CD: Mind Fair - Mind Fair | reviews, news & interviews
CD: Mind Fair - Mind Fair
CD: Mind Fair - Mind Fair
Mind Fair take us for a wild, psychedelic ride on their debut album
Mind Fair, whose members comprise Dean "Chicken Lips" Meredith and Ben Shenton, has released a slew of imaginative and wildly different singles on their own label, Rogue Cat Sounds, as well as International Feel and Golf Channel. However, on hearing this accomplished debut album, you get the feeling that, good as these are, they’ve all been amuse bouches before the banquet.
After some scene-setting, incidental fairground frippery, things kick off with “Green Fingers (Love From Above)”. The zither, distorted psychedelic guitar and bass that drinks deep from the subcultural well of the past 30 years make this the kind of moreish starter that was the signature dish of the Idjut Boys and Tim Love Lee some 20 years ago. The fact that they still sound like fresh ingredients is simply because style trumps fashion every time.
Meanwhile, “Voodoo Train” serves up an experimental, percussive smorgasboard, paired with vocal manoeuvres that wouldn’t sound out of place on an early LP by Polish vocal harmony lounge legends Novi Singers. Echoes of their distinctive voices are also to be heard on “U Got the Lovin’”, which you’d almost believe was a lost Grandmaster Flash backing track – if he’d had a massive appetite for mushrooms and tape delay. It’s a wonderful, diverse and glorious mess.
There are so many highlights: the sprawling guitar licks that season each track, the exotic flourishes that help to flavour certain songs, most notably the laid-back continental drift of “So Morose”, and the Italo spice of hypnotic head-nodder “Neon Carnival”. Plus, if the Eno-produced, Afro-era Talking Heads had ever guested on Sesame Street, “Cursed” would have been the note-for-note result. That’s supposed to sound like a good thing, by the way.

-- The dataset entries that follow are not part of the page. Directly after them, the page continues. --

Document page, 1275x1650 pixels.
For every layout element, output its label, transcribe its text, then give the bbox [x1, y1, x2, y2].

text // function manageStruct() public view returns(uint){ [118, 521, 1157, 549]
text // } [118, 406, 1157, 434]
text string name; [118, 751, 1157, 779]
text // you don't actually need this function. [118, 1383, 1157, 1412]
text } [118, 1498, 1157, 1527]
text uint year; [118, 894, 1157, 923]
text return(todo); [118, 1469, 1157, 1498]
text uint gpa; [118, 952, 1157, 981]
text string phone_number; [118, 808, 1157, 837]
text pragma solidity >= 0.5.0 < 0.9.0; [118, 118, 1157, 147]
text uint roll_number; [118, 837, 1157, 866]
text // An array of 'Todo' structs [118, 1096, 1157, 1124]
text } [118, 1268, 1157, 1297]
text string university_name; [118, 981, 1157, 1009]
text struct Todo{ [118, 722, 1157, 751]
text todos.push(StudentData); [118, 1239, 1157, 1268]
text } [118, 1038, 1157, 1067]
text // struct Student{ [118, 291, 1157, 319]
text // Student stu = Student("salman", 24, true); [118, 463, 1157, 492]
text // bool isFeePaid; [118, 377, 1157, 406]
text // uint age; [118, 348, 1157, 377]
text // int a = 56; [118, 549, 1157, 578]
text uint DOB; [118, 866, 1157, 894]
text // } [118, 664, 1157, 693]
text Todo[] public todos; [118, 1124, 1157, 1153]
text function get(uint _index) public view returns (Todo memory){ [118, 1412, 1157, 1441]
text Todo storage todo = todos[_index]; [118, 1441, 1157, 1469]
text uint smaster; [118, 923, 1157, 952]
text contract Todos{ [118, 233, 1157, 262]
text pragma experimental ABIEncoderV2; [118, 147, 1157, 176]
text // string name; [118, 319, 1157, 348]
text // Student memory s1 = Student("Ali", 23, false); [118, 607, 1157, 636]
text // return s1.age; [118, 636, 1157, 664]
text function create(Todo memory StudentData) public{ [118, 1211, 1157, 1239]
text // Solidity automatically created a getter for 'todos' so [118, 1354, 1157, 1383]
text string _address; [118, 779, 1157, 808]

This is an album that is steeped in the past yet tilting towards the future. Sure, there’s repetition here, both musically and thematically, but it's never at the expense of forward momentum. It’s like getting to a destination using only a series of roundabouts, the moves are familiar and there’s a sense of going back on oneself, but it’s always to find an exit to somewhere new and exciting.